A slew of headlines from Japan flooded markets this week, increasing speculation that Prime Minister Shinzo Abe will pursue a second consumption tax hike, but experts say that Monday's preliminary growth figures remain crucial to his decision.
Gross domestic product (GDP) for the July-September quarter will be released before Tokyo's market open and is widely expected to be the critical factor in Abe's decision on whether to increase the consumption tax to 10 percent from 8 percent currently.
Economists surveyed by Reuters predict the world's third-largest economy expanded an annualized 2.1 percent, recovering from the previous quarter's 7.1 percent contraction - the biggest since 2009 due to the April consumption tax hike.
HSBC forecasts for a 2 percent annualized rise, while Harumi Taguchi, principal economist at IHS Global Insight, expects a 2.5 percent rise.
"The risks are to the downside, I wouldn't be surprised if we saw a number printed below 1 percent.
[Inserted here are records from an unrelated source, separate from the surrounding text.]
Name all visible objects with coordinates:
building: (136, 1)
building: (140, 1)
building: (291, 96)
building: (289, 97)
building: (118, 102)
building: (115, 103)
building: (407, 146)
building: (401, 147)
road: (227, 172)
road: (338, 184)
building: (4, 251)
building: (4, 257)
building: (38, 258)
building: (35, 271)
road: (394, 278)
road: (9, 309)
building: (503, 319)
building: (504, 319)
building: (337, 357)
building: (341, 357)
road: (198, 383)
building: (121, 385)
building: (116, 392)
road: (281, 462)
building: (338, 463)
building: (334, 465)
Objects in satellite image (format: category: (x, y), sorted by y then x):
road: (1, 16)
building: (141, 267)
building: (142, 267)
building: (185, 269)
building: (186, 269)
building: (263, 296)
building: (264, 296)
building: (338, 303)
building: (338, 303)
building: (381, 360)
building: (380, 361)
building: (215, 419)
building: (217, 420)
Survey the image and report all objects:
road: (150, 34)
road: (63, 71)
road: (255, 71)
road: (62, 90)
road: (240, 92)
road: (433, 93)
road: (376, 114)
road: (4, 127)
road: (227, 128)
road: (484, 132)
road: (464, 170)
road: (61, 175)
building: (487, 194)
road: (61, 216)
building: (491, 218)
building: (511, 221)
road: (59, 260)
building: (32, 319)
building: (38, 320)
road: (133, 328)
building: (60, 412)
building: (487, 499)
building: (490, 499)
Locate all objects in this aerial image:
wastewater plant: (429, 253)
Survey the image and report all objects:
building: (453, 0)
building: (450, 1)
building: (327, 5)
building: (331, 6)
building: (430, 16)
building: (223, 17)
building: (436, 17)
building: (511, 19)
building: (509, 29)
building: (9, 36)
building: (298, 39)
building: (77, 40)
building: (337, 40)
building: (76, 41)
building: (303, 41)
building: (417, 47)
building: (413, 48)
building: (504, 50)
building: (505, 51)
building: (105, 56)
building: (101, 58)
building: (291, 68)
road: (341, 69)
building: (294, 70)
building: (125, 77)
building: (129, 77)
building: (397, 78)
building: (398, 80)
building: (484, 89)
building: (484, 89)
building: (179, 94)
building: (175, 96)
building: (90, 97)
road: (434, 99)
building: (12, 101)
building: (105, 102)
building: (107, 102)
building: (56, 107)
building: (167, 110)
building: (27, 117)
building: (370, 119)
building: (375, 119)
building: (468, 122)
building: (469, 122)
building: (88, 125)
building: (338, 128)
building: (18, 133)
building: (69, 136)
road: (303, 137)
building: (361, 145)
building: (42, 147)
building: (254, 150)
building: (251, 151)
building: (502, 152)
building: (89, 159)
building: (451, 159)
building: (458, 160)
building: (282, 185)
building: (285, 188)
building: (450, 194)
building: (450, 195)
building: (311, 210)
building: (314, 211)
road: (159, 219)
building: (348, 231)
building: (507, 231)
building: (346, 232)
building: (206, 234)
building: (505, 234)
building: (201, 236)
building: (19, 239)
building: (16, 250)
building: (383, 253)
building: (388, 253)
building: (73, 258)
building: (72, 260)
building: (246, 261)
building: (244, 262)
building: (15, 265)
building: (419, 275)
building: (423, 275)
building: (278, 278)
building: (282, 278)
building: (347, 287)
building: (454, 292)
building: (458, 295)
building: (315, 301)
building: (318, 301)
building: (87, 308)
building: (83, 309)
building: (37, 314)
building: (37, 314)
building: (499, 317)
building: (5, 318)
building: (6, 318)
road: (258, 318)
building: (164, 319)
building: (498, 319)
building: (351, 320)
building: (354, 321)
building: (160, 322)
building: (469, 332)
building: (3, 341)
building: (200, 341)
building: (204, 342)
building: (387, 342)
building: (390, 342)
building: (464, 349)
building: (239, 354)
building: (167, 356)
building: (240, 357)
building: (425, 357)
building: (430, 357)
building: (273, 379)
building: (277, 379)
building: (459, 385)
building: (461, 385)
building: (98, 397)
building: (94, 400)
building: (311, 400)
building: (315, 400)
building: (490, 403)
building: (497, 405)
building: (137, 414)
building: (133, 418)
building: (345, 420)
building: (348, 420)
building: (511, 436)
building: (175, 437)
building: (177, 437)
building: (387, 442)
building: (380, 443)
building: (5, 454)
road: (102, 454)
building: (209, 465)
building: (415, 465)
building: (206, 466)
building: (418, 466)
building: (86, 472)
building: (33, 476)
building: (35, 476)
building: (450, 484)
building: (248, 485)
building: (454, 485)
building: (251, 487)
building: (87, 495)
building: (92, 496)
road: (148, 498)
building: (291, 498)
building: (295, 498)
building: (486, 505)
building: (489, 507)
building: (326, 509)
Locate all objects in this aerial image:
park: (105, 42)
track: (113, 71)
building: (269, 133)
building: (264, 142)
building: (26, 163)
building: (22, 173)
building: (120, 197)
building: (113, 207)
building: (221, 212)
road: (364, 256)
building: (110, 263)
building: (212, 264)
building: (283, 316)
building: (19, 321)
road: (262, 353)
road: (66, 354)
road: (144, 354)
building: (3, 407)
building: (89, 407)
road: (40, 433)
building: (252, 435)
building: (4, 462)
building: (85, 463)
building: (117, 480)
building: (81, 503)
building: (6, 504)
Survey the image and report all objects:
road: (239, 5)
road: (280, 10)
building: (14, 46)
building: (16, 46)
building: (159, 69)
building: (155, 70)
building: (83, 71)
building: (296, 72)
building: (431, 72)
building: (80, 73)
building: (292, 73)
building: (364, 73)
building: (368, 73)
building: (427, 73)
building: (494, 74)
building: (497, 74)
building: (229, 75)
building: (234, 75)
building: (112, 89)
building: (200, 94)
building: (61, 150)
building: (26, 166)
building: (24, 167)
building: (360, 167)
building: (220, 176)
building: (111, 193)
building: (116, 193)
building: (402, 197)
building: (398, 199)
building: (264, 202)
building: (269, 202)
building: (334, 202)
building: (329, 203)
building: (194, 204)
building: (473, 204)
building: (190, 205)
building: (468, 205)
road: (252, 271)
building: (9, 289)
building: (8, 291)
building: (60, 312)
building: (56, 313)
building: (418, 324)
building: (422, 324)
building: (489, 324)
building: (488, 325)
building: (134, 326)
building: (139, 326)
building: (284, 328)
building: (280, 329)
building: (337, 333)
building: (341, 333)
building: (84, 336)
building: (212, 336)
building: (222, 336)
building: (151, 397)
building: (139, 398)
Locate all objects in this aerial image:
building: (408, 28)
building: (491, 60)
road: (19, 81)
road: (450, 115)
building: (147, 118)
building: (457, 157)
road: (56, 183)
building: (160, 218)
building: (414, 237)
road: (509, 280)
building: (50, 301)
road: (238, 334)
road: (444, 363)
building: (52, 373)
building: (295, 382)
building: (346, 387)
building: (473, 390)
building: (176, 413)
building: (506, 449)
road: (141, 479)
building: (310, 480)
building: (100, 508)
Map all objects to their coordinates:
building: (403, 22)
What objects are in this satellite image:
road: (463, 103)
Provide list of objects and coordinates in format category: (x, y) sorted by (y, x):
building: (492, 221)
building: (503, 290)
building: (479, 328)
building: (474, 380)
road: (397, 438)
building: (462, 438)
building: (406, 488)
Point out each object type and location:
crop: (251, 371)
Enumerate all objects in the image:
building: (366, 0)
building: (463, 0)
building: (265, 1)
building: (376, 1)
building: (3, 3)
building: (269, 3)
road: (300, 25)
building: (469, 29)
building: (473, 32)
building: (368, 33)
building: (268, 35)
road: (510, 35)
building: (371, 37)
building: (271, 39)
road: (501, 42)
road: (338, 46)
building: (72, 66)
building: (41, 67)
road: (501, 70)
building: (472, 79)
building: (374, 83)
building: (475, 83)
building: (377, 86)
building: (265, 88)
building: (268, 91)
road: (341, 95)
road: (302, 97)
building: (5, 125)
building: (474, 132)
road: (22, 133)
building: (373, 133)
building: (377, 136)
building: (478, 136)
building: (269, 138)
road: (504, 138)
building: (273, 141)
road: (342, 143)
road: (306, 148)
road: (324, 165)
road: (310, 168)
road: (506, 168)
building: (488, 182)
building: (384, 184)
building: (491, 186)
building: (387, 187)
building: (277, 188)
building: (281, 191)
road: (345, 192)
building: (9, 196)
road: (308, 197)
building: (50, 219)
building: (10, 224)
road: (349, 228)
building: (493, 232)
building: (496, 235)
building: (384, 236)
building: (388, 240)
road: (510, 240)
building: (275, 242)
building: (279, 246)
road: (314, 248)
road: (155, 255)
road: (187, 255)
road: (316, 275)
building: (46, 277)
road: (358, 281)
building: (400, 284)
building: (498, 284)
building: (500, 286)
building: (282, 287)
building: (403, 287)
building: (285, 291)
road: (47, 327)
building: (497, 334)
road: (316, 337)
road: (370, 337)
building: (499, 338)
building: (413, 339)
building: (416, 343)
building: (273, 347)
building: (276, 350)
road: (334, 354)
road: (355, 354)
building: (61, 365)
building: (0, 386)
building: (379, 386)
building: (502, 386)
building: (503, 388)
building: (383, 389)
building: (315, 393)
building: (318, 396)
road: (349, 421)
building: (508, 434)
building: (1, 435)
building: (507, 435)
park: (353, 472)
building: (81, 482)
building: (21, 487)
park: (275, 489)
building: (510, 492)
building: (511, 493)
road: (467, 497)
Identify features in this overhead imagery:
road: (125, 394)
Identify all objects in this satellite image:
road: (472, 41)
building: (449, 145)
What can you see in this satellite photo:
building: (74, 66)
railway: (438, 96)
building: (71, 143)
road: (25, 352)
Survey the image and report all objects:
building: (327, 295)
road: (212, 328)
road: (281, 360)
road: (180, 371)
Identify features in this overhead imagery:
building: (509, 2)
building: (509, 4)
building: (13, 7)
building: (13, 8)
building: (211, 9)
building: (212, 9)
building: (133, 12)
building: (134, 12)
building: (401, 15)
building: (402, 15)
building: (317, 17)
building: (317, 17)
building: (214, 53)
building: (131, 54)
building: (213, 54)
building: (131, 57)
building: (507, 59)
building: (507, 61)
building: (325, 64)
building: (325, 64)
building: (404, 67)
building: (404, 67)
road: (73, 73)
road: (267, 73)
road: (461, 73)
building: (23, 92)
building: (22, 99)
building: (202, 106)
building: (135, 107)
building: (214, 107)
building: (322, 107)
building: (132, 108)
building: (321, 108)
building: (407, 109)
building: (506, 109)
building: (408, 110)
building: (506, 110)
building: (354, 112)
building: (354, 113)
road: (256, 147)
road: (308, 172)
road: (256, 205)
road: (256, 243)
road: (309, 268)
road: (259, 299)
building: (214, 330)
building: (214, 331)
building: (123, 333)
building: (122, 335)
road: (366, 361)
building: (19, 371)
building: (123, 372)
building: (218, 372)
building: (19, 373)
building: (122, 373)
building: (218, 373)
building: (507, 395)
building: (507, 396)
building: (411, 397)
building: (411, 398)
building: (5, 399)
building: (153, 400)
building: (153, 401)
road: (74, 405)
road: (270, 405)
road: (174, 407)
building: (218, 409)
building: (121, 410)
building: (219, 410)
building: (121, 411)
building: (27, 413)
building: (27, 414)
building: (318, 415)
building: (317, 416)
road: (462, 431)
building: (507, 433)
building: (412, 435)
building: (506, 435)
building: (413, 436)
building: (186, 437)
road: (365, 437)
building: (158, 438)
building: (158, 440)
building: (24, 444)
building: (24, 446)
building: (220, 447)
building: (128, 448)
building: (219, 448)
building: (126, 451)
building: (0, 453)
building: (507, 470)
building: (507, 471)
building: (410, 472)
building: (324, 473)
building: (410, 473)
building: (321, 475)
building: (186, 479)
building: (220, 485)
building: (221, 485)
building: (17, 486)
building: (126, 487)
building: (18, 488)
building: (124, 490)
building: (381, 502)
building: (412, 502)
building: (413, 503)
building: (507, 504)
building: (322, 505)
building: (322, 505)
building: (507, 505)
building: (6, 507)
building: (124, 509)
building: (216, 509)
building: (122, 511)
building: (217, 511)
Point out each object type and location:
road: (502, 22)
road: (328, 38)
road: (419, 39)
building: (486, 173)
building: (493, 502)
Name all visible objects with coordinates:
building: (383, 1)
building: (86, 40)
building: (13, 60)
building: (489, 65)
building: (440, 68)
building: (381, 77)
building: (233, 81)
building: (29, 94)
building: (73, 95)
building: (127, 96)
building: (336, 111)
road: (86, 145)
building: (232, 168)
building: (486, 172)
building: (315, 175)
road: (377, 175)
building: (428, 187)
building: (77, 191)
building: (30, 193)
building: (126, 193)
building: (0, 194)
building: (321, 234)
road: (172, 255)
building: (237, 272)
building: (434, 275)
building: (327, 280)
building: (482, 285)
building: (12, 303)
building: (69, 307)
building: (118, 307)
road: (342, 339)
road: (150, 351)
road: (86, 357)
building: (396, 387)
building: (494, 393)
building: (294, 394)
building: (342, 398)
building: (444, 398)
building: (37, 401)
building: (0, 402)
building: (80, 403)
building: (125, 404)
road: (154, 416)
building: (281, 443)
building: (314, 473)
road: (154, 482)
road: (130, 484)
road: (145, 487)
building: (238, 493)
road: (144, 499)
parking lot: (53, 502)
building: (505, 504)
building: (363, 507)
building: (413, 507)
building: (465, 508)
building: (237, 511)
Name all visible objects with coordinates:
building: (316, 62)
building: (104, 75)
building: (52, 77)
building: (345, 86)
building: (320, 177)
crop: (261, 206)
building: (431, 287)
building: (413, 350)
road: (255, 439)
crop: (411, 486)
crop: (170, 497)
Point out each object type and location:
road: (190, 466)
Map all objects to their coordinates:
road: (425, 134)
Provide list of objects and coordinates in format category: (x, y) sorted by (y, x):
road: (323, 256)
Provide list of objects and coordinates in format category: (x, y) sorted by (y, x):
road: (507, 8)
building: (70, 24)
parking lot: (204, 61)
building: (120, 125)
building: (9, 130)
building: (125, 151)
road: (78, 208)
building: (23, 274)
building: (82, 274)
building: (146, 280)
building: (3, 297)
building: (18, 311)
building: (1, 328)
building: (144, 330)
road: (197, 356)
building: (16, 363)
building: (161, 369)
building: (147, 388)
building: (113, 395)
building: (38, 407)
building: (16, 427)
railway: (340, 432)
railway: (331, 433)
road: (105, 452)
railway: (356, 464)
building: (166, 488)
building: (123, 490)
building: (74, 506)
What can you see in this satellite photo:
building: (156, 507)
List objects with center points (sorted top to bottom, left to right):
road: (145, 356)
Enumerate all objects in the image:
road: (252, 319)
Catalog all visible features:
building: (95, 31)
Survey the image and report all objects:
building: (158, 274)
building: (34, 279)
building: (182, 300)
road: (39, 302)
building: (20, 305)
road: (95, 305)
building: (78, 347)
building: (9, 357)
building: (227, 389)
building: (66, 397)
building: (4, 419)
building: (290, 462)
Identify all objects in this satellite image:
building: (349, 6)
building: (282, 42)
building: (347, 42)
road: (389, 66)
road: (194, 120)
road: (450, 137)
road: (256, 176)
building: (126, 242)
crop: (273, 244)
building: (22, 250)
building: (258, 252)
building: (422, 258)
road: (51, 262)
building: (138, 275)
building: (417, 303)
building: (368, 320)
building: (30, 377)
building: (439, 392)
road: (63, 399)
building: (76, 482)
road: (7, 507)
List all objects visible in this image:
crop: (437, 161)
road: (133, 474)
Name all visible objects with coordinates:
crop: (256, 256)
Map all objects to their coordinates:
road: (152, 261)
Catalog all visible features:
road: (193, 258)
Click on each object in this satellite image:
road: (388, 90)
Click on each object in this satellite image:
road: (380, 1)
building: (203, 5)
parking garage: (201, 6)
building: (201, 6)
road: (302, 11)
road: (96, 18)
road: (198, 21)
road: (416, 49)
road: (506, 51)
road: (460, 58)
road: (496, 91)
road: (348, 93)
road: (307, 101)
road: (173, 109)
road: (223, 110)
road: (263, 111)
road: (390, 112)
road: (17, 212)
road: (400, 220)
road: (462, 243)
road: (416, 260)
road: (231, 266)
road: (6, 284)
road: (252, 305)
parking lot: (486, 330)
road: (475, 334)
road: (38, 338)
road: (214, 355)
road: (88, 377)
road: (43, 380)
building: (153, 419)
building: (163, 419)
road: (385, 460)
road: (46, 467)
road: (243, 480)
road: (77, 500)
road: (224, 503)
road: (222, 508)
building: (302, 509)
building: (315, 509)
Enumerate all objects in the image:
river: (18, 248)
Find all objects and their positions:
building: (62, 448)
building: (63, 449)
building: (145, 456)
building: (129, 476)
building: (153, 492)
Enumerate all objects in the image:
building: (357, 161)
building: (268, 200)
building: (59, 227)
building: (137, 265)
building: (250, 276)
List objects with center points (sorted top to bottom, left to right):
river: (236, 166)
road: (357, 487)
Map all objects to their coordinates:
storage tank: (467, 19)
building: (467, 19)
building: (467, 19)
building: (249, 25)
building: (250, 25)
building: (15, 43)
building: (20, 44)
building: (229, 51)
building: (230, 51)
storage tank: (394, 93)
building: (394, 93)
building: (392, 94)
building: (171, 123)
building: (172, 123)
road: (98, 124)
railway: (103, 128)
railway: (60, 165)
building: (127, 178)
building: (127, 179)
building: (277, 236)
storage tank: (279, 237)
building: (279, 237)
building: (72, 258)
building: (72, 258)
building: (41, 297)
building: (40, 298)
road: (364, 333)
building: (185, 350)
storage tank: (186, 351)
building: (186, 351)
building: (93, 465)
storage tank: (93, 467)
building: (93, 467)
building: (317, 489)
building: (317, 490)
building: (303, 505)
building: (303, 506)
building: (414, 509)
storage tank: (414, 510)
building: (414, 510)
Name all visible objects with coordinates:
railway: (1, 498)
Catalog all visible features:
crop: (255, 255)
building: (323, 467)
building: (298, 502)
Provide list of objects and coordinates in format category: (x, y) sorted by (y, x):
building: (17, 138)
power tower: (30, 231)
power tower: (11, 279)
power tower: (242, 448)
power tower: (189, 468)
That would definitely underscore the weakness of the recovery," said HSBC economist Izumi Devalier.
The services sector accounts for roughly 70 percent of the domestic economy, so consumer-related data are crucial for a higher GDP figure. However, the picture remains gloomy. Annual real wages and household expenditure declined in each month during the past quarter. Meanwhile, consumer confidence has deteriorated since August, while the Economy Watchers survey, published by the government, has remained below the 50 level that denotes pessimism from optimism.